====== Dataset content

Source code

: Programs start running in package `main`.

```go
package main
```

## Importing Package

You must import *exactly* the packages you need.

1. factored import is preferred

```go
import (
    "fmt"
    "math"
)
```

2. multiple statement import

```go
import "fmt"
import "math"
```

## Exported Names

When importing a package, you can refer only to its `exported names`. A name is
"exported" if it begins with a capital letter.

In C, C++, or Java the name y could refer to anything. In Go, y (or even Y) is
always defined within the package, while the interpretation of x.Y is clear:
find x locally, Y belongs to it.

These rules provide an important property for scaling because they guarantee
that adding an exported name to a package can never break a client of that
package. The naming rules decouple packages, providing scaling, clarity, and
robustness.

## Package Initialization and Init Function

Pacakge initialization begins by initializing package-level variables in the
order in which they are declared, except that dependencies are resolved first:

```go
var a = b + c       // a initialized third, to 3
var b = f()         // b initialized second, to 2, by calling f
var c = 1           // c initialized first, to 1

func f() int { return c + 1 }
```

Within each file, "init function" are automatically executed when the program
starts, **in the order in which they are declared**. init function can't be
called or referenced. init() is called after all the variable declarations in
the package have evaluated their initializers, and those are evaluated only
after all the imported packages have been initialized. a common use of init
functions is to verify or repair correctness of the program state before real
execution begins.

============

• **Activity**: Could you filter the entries above for lines holding the string "have" and copy them?

• **Written answer**:
the package have evaluated their initializers, and those are evaluated only
after all the imported packages have been initialized. a common use of init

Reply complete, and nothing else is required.